Himanshu Kumar

Bangalore, India.

I am interested in Computer vision, ML, and its applications. I have completed a master's in Artificial intelligence at the Indian Institute of Science, Bangalore.
I have been working in the Industry with an overall experience of more than 3.5 years in Machine learning. I worked on developing various ML/DL models in computer vision and NLP. During my M. Tech, I worked on Depth estimation using an event camera.
I am familiar with ML frameworks and tools such as Pandas, Keras, TensorFlow, scikit-learn, and PyTorch, as well as Pyspark and SQL.


Publications

Simple Transformer with Single Leaky Neuron for Event Vision

WACVW 2025   [PDF]  

Implemented a novel architecture that integrates spatial representational capabilities of pre-trained vision backbones with the temporal processing strengths of Spiking Neural Networks, and achieves remarkable accuracy on DVS Gesture dataset.

Segmentation challenge - MaCVi, WACV 2025

MaCVi, WACV 2025   [PDF]

Improved upon KNet model, which didn’t achieved significant results in last year challenge rankings, and achieved a F1 of 80.8. Secured 3rd rank in USV-based Obstacle Segmentation Challenge, at WACV workshop.


Projects

Deep Learning
  • Natural Language Inference
  • The SNLI corpus (version 1.0) is a collection of 570k human-written English sentence pairs manually labeled for balanced classification with the labels entailment, contradiction, and neutral, supporting the task of natural language inference (NLI), also known as recognizing textual entailment (RTE). Implemented a LSTM and Logistic regression based model on SNLI. Also, fine tuned a pre trained small version of BERT model for SNLI dataset.

  • Depth Estimation using Neuromorphic Camera
  • Working on Monocular Depth Estimation for SLAM by processing subsequent non-overlapping windows of events/frames over an interval. Training will be done based on data obtained by Conventional and Event based Vision cameras, using deep learning methods.
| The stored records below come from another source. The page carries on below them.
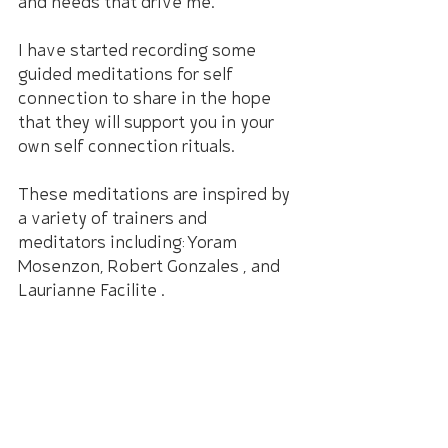
and needs that drive me.
I have started recording some 
guided meditations for self 
connection to share in the hope 
that they will support you in your 
own self connection rituals.
These meditations are inspired by 
a variety of trainers and 
meditators including: Yoram 
Mosenzon, Robert Gonzales , and 
Laurianne Facilite .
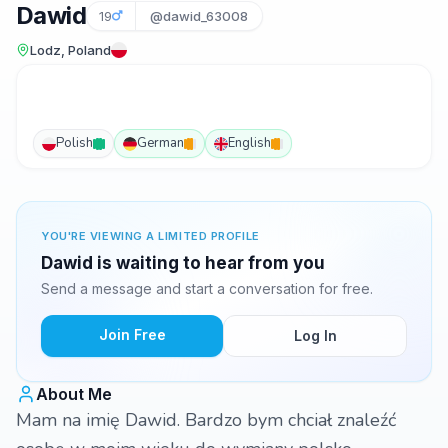
Dawid
19
@dawid_63008
Lodz, Poland
Polish
German
English
YOU'RE VIEWING A LIMITED PROFILE
Dawid is waiting to hear from you
Send a message and start a conversation for free.
Join Free
Log In
About Me
Mam na imię Dawid. Bardzo bym chciał znaleźć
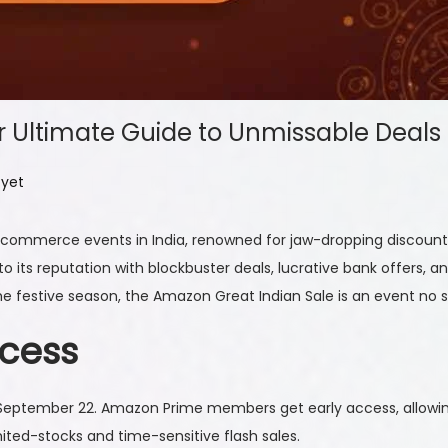
r Ultimate Guide to Unmissable Deals
yet
-commerce events in India, renowned for jaw-dropping discounts
p to its reputation with blockbuster deals, lucrative bank offer
 the festive season, the Amazon Great Indian Sale is an event no 
ccess
 September 22. Amazon Prime members get early access, allowin
imited-stocks and time-sensitive flash sales.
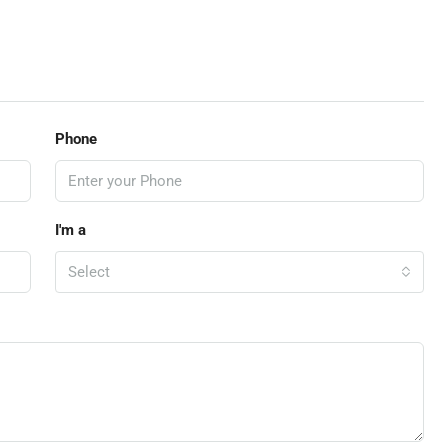
Phone
I'm a
Select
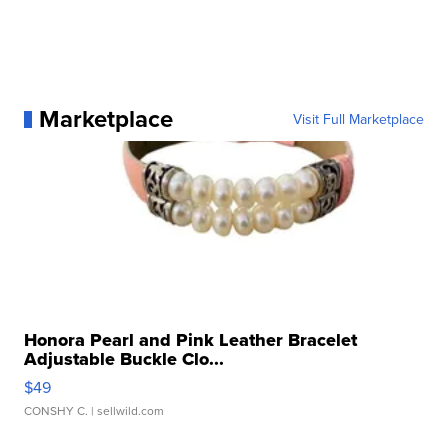
Marketplace
Visit Full Marketplace
Honora Pearl and Pink Leather Bracelet
Adjustable Buckle Clo...
$49
CONSHY C.
| sellwild.com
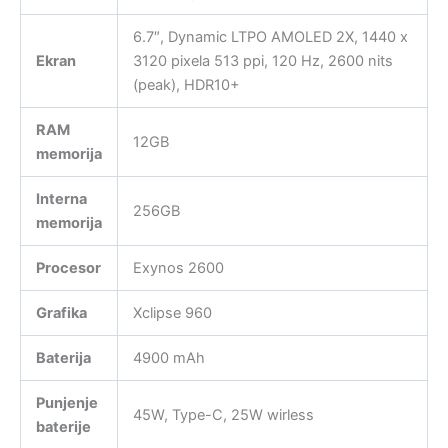
6.7″, Dynamic LTPO AMOLED 2X, 1440 x
Ekran
3120 pixela 513 ppi, 120 Hz, 2600 nits
(peak), HDR10+
RAM
12GB
memorija
Interna
256GB
memorija
Procesor
Exynos 2600
Grafika
Xclipse 960
Baterija
4900 mAh
Punjenje
45W, Type-C, 25W wirless
baterije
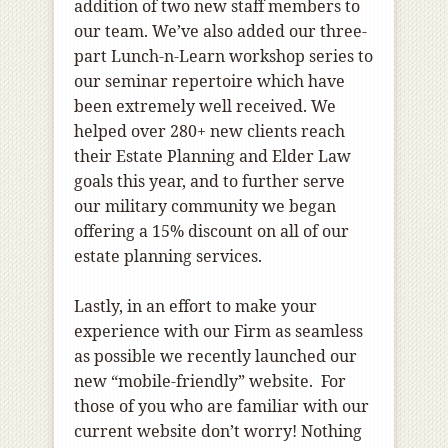
addition of two new staff members to
our team. We’ve also added our three-
part Lunch-n-Learn workshop series to
our seminar repertoire which have
been extremely well received. We
helped over 280+ new clients reach
their Estate Planning and Elder Law
goals this year, and to further serve
our military community we began
offering a 15% discount on all of our
estate planning services.
Lastly, in an effort to make your
experience with our Firm as seamless
as possible we recently launched our
new “mobile-friendly” website. For
those of you who are familiar with our
current website don’t worry! Nothing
  • Sentiment Classification using Tree structured LSTM
  • Using LSTMs in a tree structured manner, performed binary and 5-class sentiment classification on Stanford Sentiment Treebank dataset. Used Glove embeddings for word representation.

  • Text to Image Synthesis using GAN
  • Using a RNN and Deep Convolutional GAN implemented an image synthesis models, which translates sentence text into image pixels. Using GLOVE word embeddings trained the model to generate images of birds and flowers.

Data Structures
  • Persistent Data Structures
  • Implemented persistent data structures as part of Coursework assignment for Data Structure and Algorithms course. Both Partially and fully persistent data structures were implemented in C. Used the application of Persistent Stack for solving a maze.


Courses

  • E0 251
    Data Structures and Algorithms
  • E0 230
    Computational Methods of Optimisation
  • E0 299
    Computational Linear Algebra
  • E1 222
    Stochastic Models and Applications

  • E1 213
    Pattern Recognition and Neural Networks
  • E0 250
    Deep Learning
  • E1 277
    Reinforcement Learning
  • E9 261
    Speech Information Processing

  • E9 253
    Neural Networks and Learning Systems
  • E9 208
    Digital Video: Perception and Algorithms
  • E9 309
    Advanced Deep Learning


Acheivements & Extra-Curricular

  • 107th AIR - GATE 2019 - Computer Science secured 99.89 percentile amongst around 1 lakh students.
  • Reliance Ode2Code Hackathon, Secured 1st place in Genius Unleashed, a coding challenge in NLP from Reliance.